Her Body and Other Parties: Stories by Carmen Maria Machado
Minneapolis. Graywolf Press. 2017. 248 pages.
Carmen Maria Machado’s debut short-story collection, Her Body and Other Parties, reveals a new herald for the New Weird, marking Machado as one of the genre’s foremost voices alongside Caitlín R. Kiernan, China Miéville, and Jeff VanderMeer. Machado is also, indisputably, an anti-Lovecraft. Whereas Lovecraft—the brightest of the genre’s elder dark stars—abhorred the body, sex, and sexuality, and manifested his disgust through horrifying, polymorphic figures like Cthulhu and the shoggoths, Machado’s tales rejoice in the body and its pleasures, embracing sex as weird, arousing, messy, yet altogether human. The horror stems not from the presence of the body itself but from the body’s contact with constructs like gender, sexuality, and propriety. With her debut collection, she molds genre, form, tone, and subject like a master of the craft, wielding the most beautiful, haunting prose this year.
Machado’s collection of eight stories—all but one, “The Resident,” previously published—has been anticipated since “The Husband Stitch” was nominated for the 2014 Nebula novelette award.
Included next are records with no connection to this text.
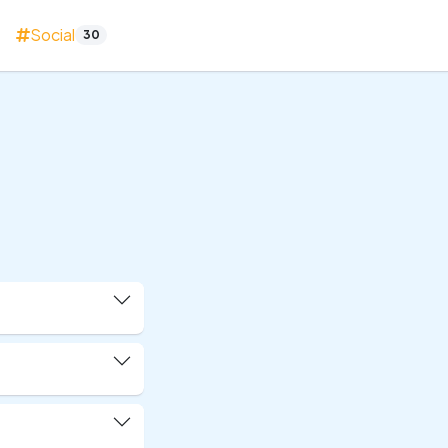
Social
30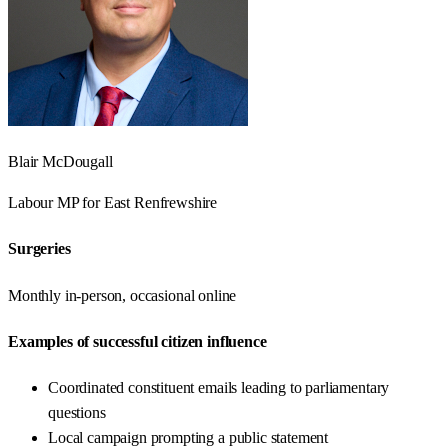
Blair McDougall
Labour
MP for
East Renfrewshire
Surgeries
Monthly in-person, occasional online
Examples of successful citizen influence
Coordinated constituent emails leading to parliamentary
questions
Local campaign prompting a public statement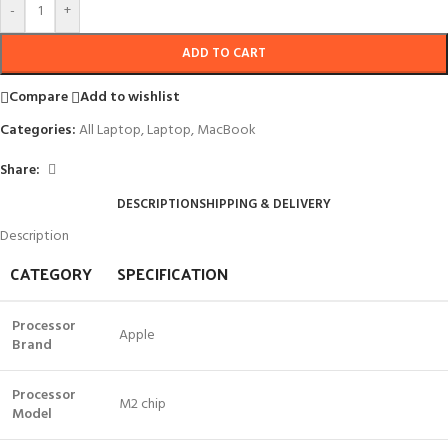
-
+
ADD TO CART
Compare
Add to wishlist
Categories:
All Laptop
,
Laptop
,
MacBook
Share:
DESCRIPTION
SHIPPING & DELIVERY
Description
CATEGORY
SPECIFICATION
Processor
Apple
Brand
Processor
M2 chip
Model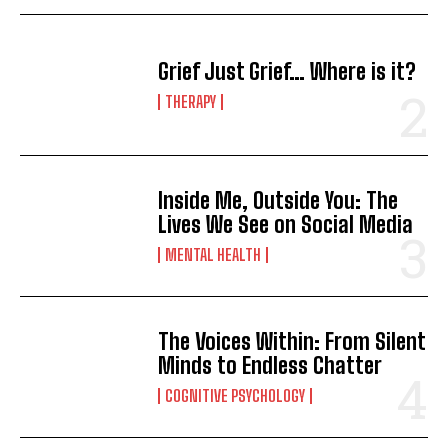
Grief Just Grief… Where is it?
THERAPY
Inside Me, Outside You: The
Lives We See on Social Media
MENTAL HEALTH
The Voices Within: From Silent
Minds to Endless Chatter
COGNITIVE PSYCHOLOGY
In this rending tale of a woman’s lifelong encounter with the goodness of “good men,” the story-obsessed narrator reminds us before her death, “Stories can sense happiness and snuff it out like a candle.” Like this urban legend send-up, Machado’s horror fables bend generic forms to, among other things, narrate a viral apocalypse by way of a memoir about the narrator’s sex life (“The Inventory”), chart the slow dematerialization of women whose spirits haunt dresses and other traditionally feminine objects (“Real Women Have Bodies”), or rework the plot of Law and Order: SVU to literalize the ghosts of sex-crime victims and the emotional toll on SVU detectives, blending gothic, fan fiction, and TV recap in a drama that both deepens and purges the violence and pain of such crimes (“Especially Heinous”). With stories like these, Machado’s oeuvre simultaneously defies and attracts categorization.
Machado is a revolution. She is at once a funny, dark, terrifying, uplifting anti-Lovecraft who observes in the everyday oppressions of heteropatriarchy and late capitalism what is truly horrifying, nonetheless finding release in the dark’s nooks and crannies. As a queer Latinx woman trained at both Iowa and Clarion, prestigious credentials for literary and genre fiction alike, she writes from many worlds, not so much breaking down the borders between them as finding in their gaps and necessary contradictions a literary form necessary for the contemporary. Her Body and Other Parties is fiery, mischievous, and elusive. Like the worlds Machado glimpses: brutal and yet life-affirming.